PROVIDED INFORMATION:
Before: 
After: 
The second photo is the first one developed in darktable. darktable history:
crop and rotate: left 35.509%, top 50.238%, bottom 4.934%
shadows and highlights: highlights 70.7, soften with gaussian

INSTRUCTIONS TO FOLLOW:
Return the lines of this listing without any changes.

WRITTEN SOLUTION:
Before: 
After: 
The second photo is the first one developed in darktable. darktable history:
crop and rotate: left 35.509%, top 50.238%, bottom 4.934%
shadows and highlights: highlights 70.7, soften with gaussian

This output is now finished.